Für einen Verfolgungsgrund und damit die Anerkennung als Flüchtling kann es nach Art. 10 Abs. 1d der Anerkennungsrichtlinie 2011/95 reichen, dass man einer "bestimmten sozialen Gruppe" angehört. Der österreichische Verwaltungsgerichtshof hatte im Falle des Afghanen den EuGH um Auslegung der Flüchtlingseigenschaft gebeten.
"Eine internationalen Schutz beantragende Person, der in ihrem Herkunftsland Blutrache droht, weil sie einer Familie angehört, die in einen Streit vermögensrechtlicher Natur verwickelt ist, [kann] nicht allein aus diesem Grund als einer 'bestimmten sozialen Gruppe' zugehörig betrachtet werden", entschied der EuGH (Urteil vom 27.03.2025 - C-217/23). Es lägen keine Anhaltspunkte dafür vor, dass die Person im Herkunftsland nicht nur von den in die Blutfehde verwickelten Familien, sondern auch von der sie umgebenden Gesellschaft insgesamt als andersartig betrachtet werde.
Soziale Gruppe: Muss für die Gesellschaft andersartig sein
Laut EuGH kommt es für die Flüchtlingseigenschaft aus diesem Grund darauf an, dass eine Gruppe insbesondere aufgrund sozialer, moralischer oder rechtlicher Normen im Herkunftsland an den Rand der sie umgebenden Gesellschaft gedrängt werde. Anhaltspunkte dafür könnten Diskriminierungen, Ausschließungen oder Stigmatisierungen sein.
Dass Menschen in ihrem Herkunftsland in der Gefahr leben müssen, dass sie oder bestimmte Mitglieder ihrer Familie wegen einer Blutfehde, die aus einem Vermögensstreit entstanden ist, körperlich angegriffen oder getötet werden, begründe daher keine Flüchtlingseigenschaft.
Anerkennung als Flüchtling nicht erfüllt: Subsidiärer Schutz
Im Fall des Afghanen müsste in Österreich jedoch noch geprüft werden, ob er einen Anspruch auf subsidiären Schutz hat. Den können Menschen haben, die zwar die Voraussetzungen für die Anerkennung als Flüchtling nicht erfüllen, aber stichhaltige Gründe dafür vorbringen können, dass sie bei einer Rückkehr in ihr Herkunftsland tatsächlich Gefahr laufen würden, einen ernsthaften Schaden zu erleiden. Dabei geht es um sehr ernsthafte "Schäden" wie die Todesstrafe oder Hinrichtung, Folter oder unmenschliche oder erniedrigende Behandlung oder auch die Bestrafung eines Antragstellers im Herkunftsland. Dabei darf man den Schutz dieses Landes nicht in Anspruch nehmen können oder - wegen dieser Gefahr - nicht in Anspruch nehmen wollen.

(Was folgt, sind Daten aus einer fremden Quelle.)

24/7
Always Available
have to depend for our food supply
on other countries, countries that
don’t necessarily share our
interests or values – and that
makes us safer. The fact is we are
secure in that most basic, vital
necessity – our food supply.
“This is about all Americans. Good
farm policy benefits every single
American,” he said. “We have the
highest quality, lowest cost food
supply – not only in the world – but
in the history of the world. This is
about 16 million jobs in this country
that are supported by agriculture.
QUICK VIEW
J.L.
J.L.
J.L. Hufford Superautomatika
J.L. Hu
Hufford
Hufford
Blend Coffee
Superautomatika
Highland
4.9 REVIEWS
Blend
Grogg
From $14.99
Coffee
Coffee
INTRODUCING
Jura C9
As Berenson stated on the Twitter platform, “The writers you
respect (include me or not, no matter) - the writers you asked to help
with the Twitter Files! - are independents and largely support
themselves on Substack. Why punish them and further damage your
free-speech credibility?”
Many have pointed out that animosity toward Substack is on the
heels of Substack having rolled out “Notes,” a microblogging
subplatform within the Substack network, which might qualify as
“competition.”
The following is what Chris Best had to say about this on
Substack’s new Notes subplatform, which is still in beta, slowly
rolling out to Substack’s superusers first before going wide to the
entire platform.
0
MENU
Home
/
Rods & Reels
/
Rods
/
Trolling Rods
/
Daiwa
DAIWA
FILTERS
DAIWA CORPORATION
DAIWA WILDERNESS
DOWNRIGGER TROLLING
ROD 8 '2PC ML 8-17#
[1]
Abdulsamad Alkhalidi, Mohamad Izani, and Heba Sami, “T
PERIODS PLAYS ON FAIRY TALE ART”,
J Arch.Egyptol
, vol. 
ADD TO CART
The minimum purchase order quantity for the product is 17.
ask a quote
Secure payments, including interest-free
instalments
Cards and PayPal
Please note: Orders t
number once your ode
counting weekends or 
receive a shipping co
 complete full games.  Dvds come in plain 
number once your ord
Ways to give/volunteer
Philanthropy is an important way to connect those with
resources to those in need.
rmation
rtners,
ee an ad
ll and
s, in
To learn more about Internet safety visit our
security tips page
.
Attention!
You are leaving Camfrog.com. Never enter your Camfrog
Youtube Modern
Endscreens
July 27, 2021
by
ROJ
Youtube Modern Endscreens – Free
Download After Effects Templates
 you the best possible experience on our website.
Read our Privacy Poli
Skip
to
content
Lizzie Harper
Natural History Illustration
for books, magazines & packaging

Für diesen subsidiären Schutz, betont der EuGH, werde nicht danach unterschieden, ob der Schaden auf einen staatlichen oder nichtstaatlichen Verantwortlichen zurückgeht. Eine tatsächliche Drohung gegen die antragstellende Person, durch einen Verwandten oder Angehörigen der Gemeinschaft getötet zu werden oder andere Gewalttaten zu erleiden, reiche aus. Ganz unabhängig davon, warum diese Gewalt im Raum steht.